Unfortunately, the overall effectiveness of strategies to replace the roles of estrogen in normal physiology between the time of surgery up to the point where natural menopause would have occurred remains to be determined.

Optimal Timing for Surgical Intervention

Finally, it is important to consider the optimal timing for performance of prophylactic surgery. It is not possible to know when the malignant process is initiated in any one individual woman and, as previously noted, there are no effective screening tests for ovarian cancer. Therefore, if surgery is to serve as an effective cancer prevention strategy, it is essential that the oophorectomy be completed before invasive cancer can be histologically detected or at least prior to the time the cancer has the biological potential to metastasize.
One rational recommendation is to determine the youngest age that an ovarian malignancy has been documented to have occurred in a particular family, and to prophylactically remove the ovaries of female family members known to be mutation carriers approximately 10 years prior to this date.
While this specific proposal can certainly be defended based on an understanding of the biology of malignant disease, the implications of such a recommendation for an individual woman may be profound. It is one thing to recommend surgical castration in a 45-year-old women who has completed childbearing, and something quite different to make such a pronouncement of a medical opinion suggesting the need for prophylactic removal of the ovaries to a 25-year-old woman with a BRCA1 mutation whose aunt was found to have stage III epithelial ovarian cancer at age 35. In the latter situation, compromise on the age of surgery may be indicated, recognizing that substantial delay (eg, to age 35 or later) may realistically increase the theoretical risk for the development of the malignancy.
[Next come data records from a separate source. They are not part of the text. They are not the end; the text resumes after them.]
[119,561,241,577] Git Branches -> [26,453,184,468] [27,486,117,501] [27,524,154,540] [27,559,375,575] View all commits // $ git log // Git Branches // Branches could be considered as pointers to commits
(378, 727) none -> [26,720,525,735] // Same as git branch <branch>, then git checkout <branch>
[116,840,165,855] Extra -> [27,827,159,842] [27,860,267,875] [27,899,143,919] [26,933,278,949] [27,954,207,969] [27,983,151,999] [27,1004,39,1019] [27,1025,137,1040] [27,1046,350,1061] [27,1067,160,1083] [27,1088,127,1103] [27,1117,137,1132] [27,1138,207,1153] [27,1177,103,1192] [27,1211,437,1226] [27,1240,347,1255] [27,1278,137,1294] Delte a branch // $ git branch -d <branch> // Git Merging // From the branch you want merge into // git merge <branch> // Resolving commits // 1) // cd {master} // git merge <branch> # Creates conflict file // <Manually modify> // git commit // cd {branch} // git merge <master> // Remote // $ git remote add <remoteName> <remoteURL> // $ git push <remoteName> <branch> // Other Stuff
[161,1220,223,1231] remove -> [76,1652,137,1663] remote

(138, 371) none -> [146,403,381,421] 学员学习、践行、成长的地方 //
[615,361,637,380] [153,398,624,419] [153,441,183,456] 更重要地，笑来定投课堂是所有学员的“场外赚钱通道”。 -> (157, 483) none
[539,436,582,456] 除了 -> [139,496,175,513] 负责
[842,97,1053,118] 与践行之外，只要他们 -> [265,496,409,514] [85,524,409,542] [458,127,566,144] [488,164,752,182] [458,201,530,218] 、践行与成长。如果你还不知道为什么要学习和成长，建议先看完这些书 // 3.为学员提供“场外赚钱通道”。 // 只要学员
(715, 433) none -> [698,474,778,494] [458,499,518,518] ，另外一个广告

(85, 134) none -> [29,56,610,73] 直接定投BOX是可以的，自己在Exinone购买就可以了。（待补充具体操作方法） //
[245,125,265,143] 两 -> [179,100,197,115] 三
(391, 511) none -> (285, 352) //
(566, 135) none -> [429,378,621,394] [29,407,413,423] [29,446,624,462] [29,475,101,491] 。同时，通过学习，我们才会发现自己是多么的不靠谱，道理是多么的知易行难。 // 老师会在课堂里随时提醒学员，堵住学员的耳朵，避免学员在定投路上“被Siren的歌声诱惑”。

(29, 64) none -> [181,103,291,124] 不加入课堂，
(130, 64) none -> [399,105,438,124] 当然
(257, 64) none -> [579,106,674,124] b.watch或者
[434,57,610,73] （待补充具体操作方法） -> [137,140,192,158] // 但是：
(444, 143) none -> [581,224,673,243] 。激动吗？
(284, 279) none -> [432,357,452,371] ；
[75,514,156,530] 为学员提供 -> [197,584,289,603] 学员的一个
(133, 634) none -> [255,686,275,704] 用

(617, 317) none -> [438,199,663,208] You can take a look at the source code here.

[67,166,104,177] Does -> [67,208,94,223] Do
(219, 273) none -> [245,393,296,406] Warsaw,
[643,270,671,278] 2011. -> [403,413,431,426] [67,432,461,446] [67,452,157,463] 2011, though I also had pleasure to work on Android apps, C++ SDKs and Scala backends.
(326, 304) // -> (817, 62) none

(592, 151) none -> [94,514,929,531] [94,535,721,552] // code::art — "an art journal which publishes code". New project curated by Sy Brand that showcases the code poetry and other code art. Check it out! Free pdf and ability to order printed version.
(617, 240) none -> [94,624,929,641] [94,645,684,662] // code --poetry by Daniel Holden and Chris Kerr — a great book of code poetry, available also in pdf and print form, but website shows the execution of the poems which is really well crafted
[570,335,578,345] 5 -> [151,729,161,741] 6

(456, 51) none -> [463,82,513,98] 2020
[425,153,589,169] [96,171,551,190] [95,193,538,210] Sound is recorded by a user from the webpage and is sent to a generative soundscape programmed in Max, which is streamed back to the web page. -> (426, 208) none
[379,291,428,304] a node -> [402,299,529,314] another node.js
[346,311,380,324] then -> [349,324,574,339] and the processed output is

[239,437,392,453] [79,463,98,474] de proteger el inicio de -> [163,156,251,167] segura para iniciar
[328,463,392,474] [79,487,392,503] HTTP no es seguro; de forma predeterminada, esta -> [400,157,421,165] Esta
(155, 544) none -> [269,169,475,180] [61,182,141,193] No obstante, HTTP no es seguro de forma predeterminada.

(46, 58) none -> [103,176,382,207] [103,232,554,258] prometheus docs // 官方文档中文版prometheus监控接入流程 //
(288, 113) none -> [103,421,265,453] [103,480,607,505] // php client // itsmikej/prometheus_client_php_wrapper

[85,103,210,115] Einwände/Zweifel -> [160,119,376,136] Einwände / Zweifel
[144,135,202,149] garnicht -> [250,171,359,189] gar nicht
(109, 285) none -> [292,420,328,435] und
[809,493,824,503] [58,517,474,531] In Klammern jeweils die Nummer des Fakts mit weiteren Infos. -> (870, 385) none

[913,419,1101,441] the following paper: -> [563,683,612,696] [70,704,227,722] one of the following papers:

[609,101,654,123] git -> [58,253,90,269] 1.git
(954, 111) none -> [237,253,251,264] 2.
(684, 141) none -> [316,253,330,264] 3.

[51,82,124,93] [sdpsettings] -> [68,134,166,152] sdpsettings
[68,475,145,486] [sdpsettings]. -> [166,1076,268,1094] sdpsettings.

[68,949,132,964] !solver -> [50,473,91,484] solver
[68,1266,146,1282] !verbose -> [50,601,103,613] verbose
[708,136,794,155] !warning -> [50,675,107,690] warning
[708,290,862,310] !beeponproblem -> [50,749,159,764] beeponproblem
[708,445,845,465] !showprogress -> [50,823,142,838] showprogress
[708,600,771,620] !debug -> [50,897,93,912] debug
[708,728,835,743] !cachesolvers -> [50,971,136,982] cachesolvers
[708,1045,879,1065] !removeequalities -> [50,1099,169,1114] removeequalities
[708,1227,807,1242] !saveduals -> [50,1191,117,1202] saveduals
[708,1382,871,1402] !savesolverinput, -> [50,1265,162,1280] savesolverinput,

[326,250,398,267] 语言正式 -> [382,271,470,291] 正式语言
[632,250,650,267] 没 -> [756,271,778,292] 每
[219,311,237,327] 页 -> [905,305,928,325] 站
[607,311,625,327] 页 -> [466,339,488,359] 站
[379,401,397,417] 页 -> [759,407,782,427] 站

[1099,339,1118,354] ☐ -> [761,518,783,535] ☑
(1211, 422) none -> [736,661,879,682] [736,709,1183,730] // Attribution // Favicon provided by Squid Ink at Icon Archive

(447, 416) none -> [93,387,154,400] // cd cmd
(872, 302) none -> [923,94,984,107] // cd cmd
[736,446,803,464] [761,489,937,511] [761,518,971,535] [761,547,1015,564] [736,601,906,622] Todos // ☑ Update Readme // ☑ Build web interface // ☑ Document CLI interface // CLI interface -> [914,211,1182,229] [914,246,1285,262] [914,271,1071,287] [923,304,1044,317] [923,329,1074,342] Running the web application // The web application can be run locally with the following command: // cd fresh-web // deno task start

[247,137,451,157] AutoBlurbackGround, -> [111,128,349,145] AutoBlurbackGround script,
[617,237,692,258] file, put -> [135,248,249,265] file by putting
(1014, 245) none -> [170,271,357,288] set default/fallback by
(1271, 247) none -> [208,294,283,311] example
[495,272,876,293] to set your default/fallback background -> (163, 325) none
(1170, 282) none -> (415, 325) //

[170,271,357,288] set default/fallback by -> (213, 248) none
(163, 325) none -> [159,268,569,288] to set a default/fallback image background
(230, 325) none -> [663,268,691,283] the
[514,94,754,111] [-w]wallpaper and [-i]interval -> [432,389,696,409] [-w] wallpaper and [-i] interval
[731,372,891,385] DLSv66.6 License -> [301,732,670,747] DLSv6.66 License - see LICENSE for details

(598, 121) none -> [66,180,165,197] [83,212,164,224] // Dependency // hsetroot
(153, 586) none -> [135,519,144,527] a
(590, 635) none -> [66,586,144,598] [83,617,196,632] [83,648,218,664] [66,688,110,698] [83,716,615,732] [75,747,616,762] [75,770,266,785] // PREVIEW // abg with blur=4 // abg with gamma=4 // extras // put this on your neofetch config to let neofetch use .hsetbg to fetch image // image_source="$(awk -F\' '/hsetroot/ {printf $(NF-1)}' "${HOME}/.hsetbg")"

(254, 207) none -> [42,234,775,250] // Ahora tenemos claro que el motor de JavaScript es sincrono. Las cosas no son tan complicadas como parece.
The Promise of Future Research

It is reasonable to anticipate that future research will assist individual patients, and their physicians, in the process of deciding whether and when a prophylactic bilateral oophorectomy should be performed. Such investigative efforts will, hopefully, better define the negative impact of surgery on both short-term and long-term health, as well as document the utility of efforts designed to mitigate or eliminate those undesirable effects.